III. Articulate how risk mitigations will be identified and implemented to keep risks within defined thresholds, including safety and security-related risk mitigations such as modifying system behaviours and implementing robust security controls for unreleased model weights.
IV. Set out explicit processes they intend to follow if their model or system poses risks that meet or exceed the pre-defined thresholds. This includes processes to further develop and deploy their systems and models only if they assess that residual risks would stay below the thresholds. In the extreme, organisations commit not to develop or deploy a model or system at all, if mitigations cannot be applied to keep risks below the thresholds.
V. Continually invest in advancing their ability to implement commitments i-iv, including risk assessment and identification, thresholds definition, and mitigation effectiveness. This should include processes to assess and monitor the adequacy of mitigations, and identify additional mitigations as needed to ensure risks remain below the pre-defined thresholds. They will contribute to and take into account emerging best practice, international standards, and science on AI risk identification, assessment, and mitigation.
Outcome 2. Organisations are accountable for safely developing and deploying their frontier AI models and systems. They will:
VI. Adhere to the commitments outlined in I-V, including by developing and continuously reviewing internal accountability and governance frameworks and assigning roles, responsibilities and sufficient resources to do so.
Outcome 3. Organisations’ approaches to frontier AI safety are appropriately transparent to external actors, including governments. They will:
VII. Provide public transparency on the implementation of the above (I-VI), except insofar as doing so would increase risk or divulge sensitive commercial information to a degree disproportionate to the societal benefit. They should still share more detailed information which cannot be shared publicly with trusted actors, including their respective home governments or appointed body, as appropriate.
VIII. Explain how, if at all, external actors, such as governments, civil society, academics, and the public are involved in the process of assessing the risks of their AI models and systems, the adequacy of their safety framework (as described under I-VI), and their adherence to that framework.

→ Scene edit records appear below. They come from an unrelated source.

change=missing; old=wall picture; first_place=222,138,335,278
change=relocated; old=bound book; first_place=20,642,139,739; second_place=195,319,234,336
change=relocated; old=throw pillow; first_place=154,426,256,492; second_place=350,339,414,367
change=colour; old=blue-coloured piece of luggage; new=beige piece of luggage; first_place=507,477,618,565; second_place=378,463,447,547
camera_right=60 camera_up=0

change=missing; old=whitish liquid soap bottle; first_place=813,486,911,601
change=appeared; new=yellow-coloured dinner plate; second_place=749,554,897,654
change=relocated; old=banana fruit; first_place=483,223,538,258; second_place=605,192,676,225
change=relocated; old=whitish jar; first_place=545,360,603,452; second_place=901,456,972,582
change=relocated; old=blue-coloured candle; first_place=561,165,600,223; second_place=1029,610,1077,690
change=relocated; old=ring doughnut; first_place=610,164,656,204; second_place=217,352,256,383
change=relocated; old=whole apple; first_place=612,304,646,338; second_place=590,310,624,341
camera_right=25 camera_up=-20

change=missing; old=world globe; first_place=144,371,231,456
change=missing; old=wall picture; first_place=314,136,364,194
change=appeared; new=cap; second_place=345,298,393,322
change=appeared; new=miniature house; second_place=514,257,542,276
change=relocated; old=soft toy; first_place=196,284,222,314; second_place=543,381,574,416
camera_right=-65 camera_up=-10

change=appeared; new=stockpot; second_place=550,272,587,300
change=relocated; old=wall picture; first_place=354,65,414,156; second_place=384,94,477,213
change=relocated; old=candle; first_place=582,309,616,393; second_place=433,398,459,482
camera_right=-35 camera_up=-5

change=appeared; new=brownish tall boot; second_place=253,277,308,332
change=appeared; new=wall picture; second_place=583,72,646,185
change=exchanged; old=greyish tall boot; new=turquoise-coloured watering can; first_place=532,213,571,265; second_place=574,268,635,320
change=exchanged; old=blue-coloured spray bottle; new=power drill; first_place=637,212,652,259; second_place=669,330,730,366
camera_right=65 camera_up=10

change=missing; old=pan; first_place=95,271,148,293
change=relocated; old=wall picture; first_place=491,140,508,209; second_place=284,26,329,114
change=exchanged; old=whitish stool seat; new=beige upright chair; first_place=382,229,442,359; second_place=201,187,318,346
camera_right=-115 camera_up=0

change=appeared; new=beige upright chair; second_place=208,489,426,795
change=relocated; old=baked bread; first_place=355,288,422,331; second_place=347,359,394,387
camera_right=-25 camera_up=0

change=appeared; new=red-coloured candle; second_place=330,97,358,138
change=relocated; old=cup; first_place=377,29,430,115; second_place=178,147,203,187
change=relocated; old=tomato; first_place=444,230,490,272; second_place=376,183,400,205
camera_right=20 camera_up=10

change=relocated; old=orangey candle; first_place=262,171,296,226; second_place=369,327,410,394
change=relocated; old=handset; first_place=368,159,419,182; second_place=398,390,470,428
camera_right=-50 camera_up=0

Quick comments on which companies are already complying with each paragraph (off the top of my head; based on public information; additions/corrections welcome):

I. Risk assessment

Google and Anthropic are doing good risk assessment for dangerous capabilities. OpenAI likely is but hasn't published details. Meta is doing some risk assessment for cyber and CBRNE capabilities; these areas are insufficient and the evaluation within these ares is insufficient. No other companies are doing risk assessment for dangerous capabilities.
OpenAI and Anthropic commit to regular risk assessment. Google "aims" for this. No other companies have said something similar.
No companies are doing good pre-deployment sharing with external evaluators. (Using external red-teamers doesn't count as "evaluations" — you have to share with experts in eliciting model capabilities.) Google shared Gemini with UK AISI before deployment, but this was minimal: Google only shared a harmlessness-trained model with safety filters on. No other companies are doing pre-deployment sharing with external evaluators.

II. Thresholds

Anthropic, OpenAI, and Google have high-level thresholds. E.g. from Google: "Cyber enablement level 1: Capable of enabling an amateur to carry out sophisticated and severe attacks (e.g. those that disrupt critical national infrastructure)." Anthropic has largely (but not completely) operationalized its ASL-3 capability threshold with model evals and red-teaming thresholds; OpenAI and Google have not operationalized their capability thresholds.
Thresholds "should also be accompanied by an explanation of how thresholds were decided upon, and by specific examples of situations where the models or systems would pose intolerable risk." This is messy. Anthropic, OpenAI, and Google briefly explain their thresholds. OpenAI has two "Example Scenarios" about responding to risks. None of this is very helpful, but it's better than nothing.
No other companies have done anything in this direction.

III. Mitigations

Anthropic, OpenAI, and Google say we'll do mitigations but aren't clear about the details.
- Anthropic commits to implement mitigations before reaching its "ASL-3" threshold, but those mitigations aren't concrete or great.
- OpenAI commits to implement mitigations to reduce "post-mitigation risk" to acceptable levels, but the mitigations are unclear.
- DeepMind has no direct mitigation commitments, but it commits to make a mitigation plan after detecting warning signs of dangerous capabilities.
No other companies have done anything in this direction.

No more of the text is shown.